Fitasy makes single-shoe purchasing commercially viable through 3D printing and spatial AI

Indianapolis-based Fitasy has announced a significant update to its on-demand footwear production platform: customers can now purchase a single shoe (left or right) at exactly half the price of a pair, directly through the company’s website.

The move targets a real and largely underserved need. People who use prosthetics, for instance, typically have no choice but to buy a full pair, paying for a shoe they will never use.

While some brick-and-mortar retailers have experimented with single-shoe sales by splitting existing pairs, the model has never been commercially viable at scale, the unsold half represents a direct loss. Fitasy sidesteps this problem entirely through on-demand, custom production: each shoe is only made when ordered, with no excess inventory to absorb.

“We are moving toward a future where ‘standard sizes’ will become obsolete,” said Yujun Wang, CEO and Co-Founder of Fitasy“Offering single-shoe purchases is a proof of concept for a scalable technology that accounts for the true diversity of human feet, one of the most complex mechanical structures of the human body. We believe the future of footwear is personalized and therefore inherently inclusive. With emerging technologies like ours, it is finally possible to do this at scale.”

What makes this possible is the combination of spatial AI and additive manufacturing. Using a smartphone and the Fitasy app, customers create a 360-degree biometric scan of their foot. The resulting data drives production of a shoe matched precisely to individual morphology: no standard sizing, no tooling, no waste. The company’s patent-pending process bypasses the constraints of traditional manufacturing lines that have dictated footwear design since the 19th century.

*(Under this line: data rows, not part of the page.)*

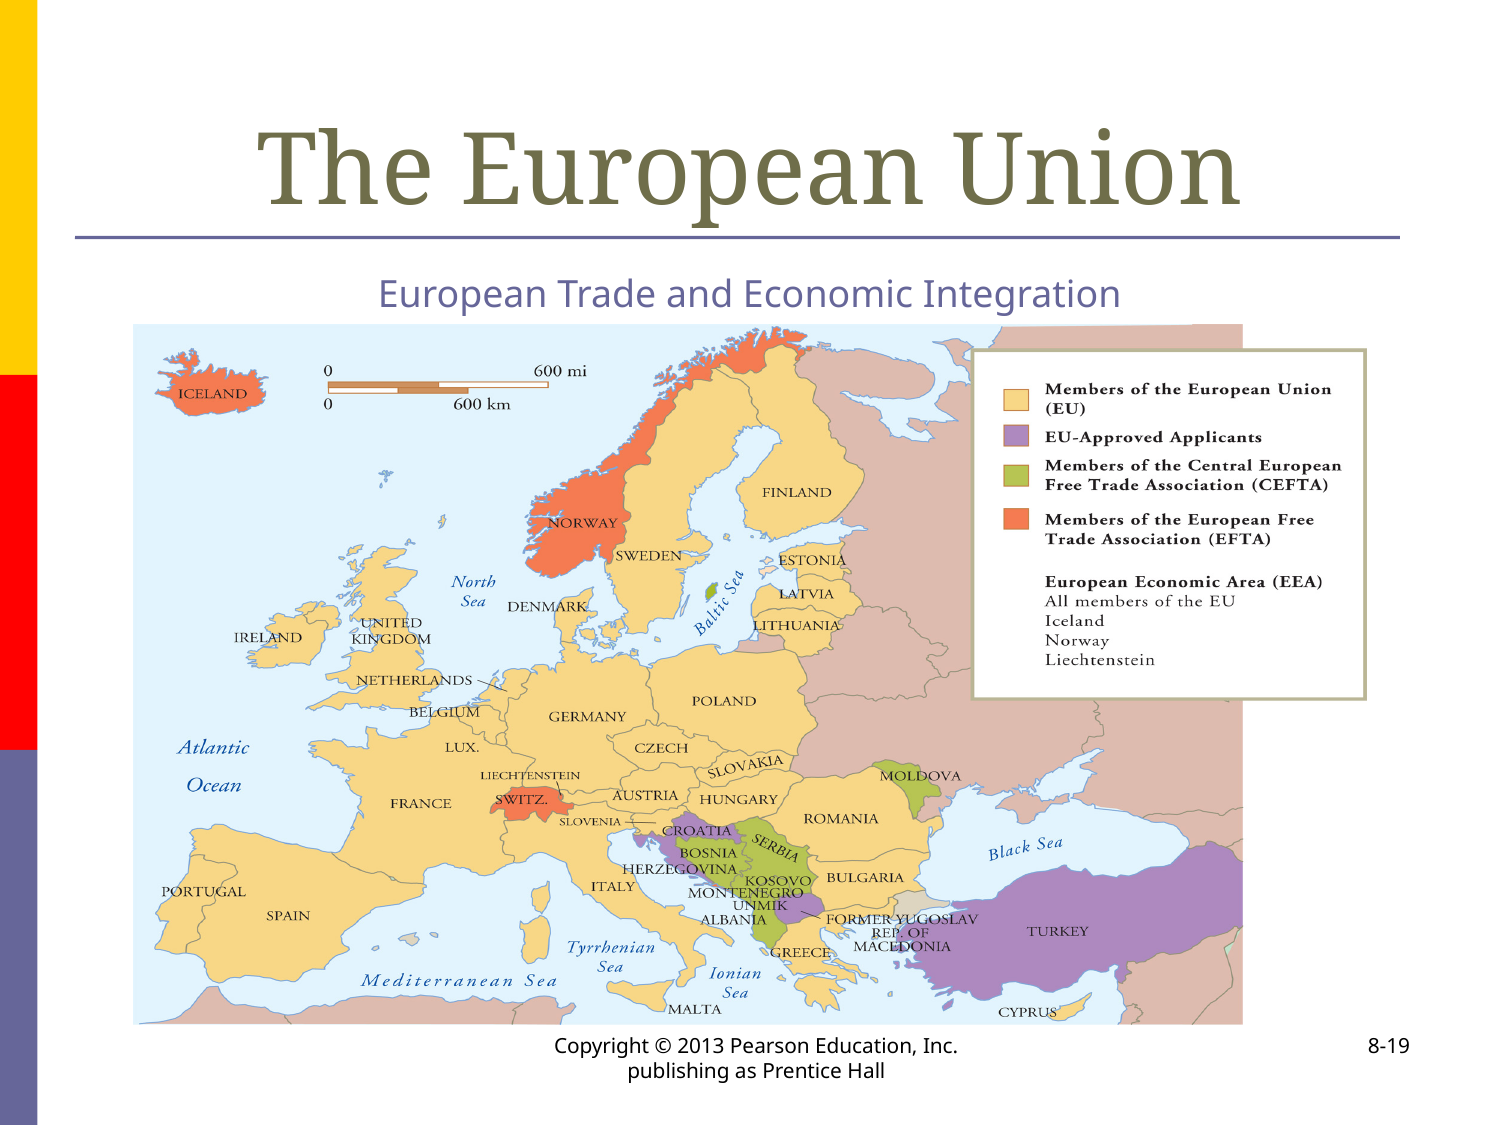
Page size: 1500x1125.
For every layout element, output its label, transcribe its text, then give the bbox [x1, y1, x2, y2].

list European Trade and Economic Integration [75, 262, 1425, 1006]
picture [133, 324, 1367, 1026]
title The European Union [75, 45, 1425, 233]
slide_number 8-19 [1074, 1025, 1425, 1100]
footer Copyright © 2013 Pearson Education, Inc. publishing as Prentice Hall [500, 1034, 1013, 1100]
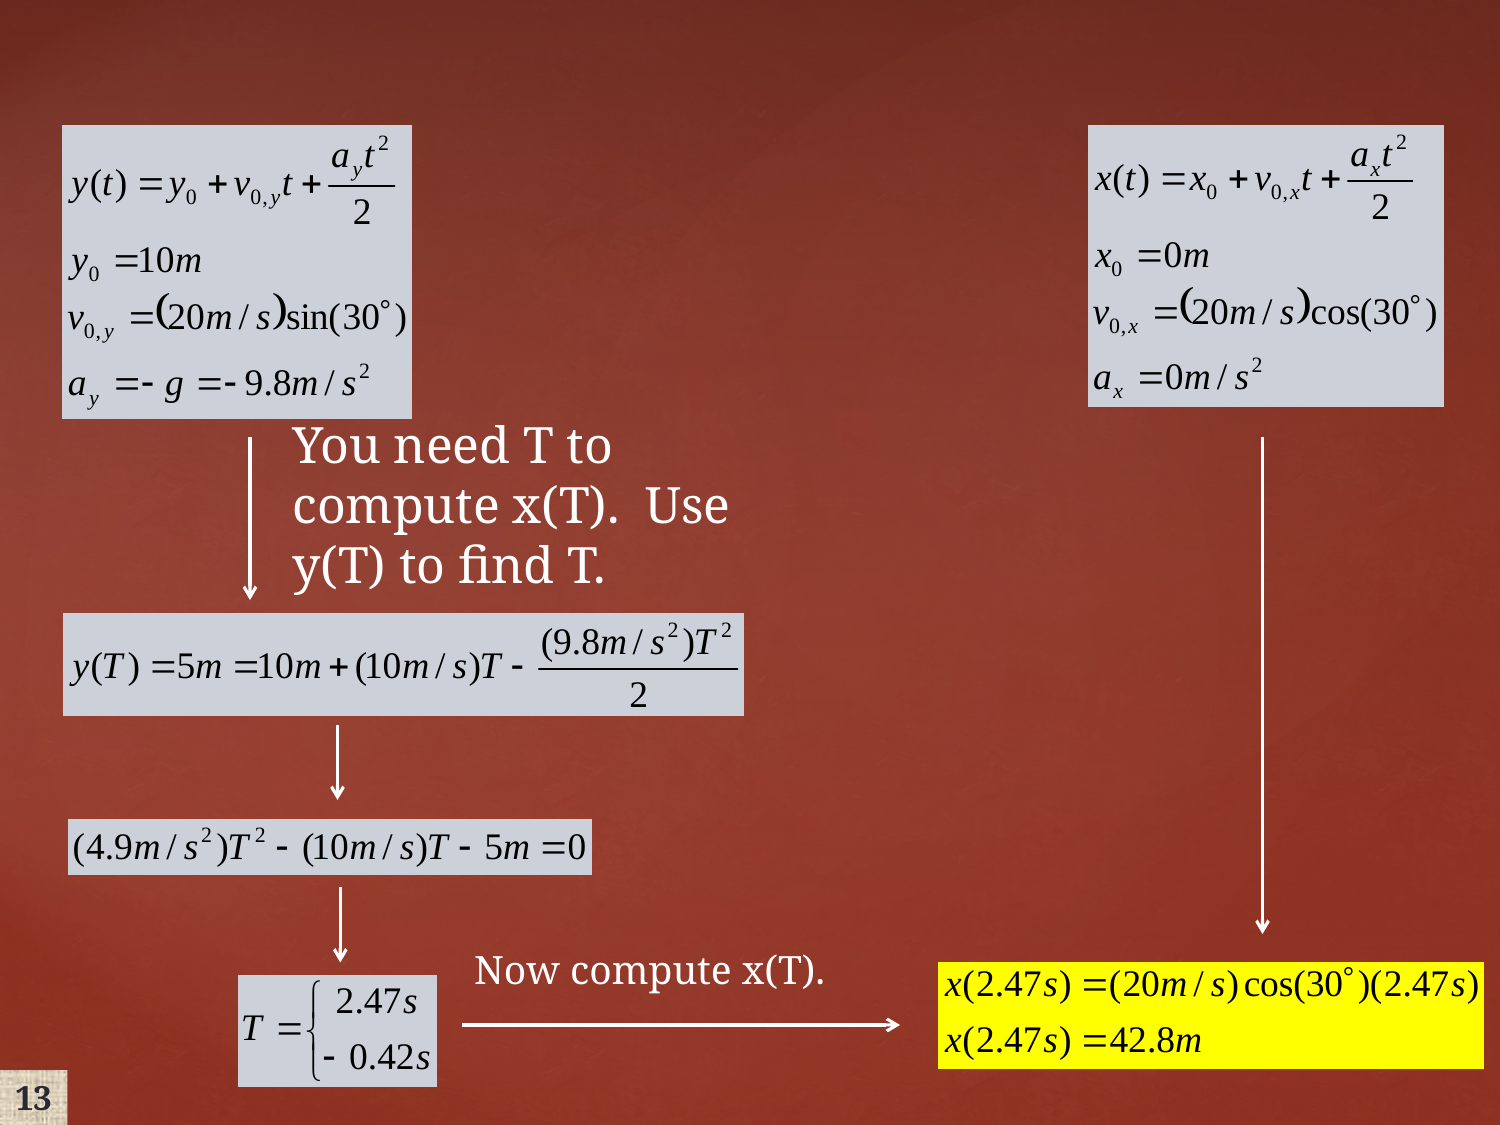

The initiative was inspired by Stef Reid, MBE, World Champion and Paralympian, who has long campaigned for the footwear industry to address the needs of people who require only one shoe.

Beyond its inclusion angle, the announcement emphasizes the importance of on-demand, biometric-driven additive manufacturing is beginning to make personalization technically possible and commercially rational.

For the additive manufacturing sector, Fitasy’s model is another example of how digital production workflows can unlock entirely new commercial structures.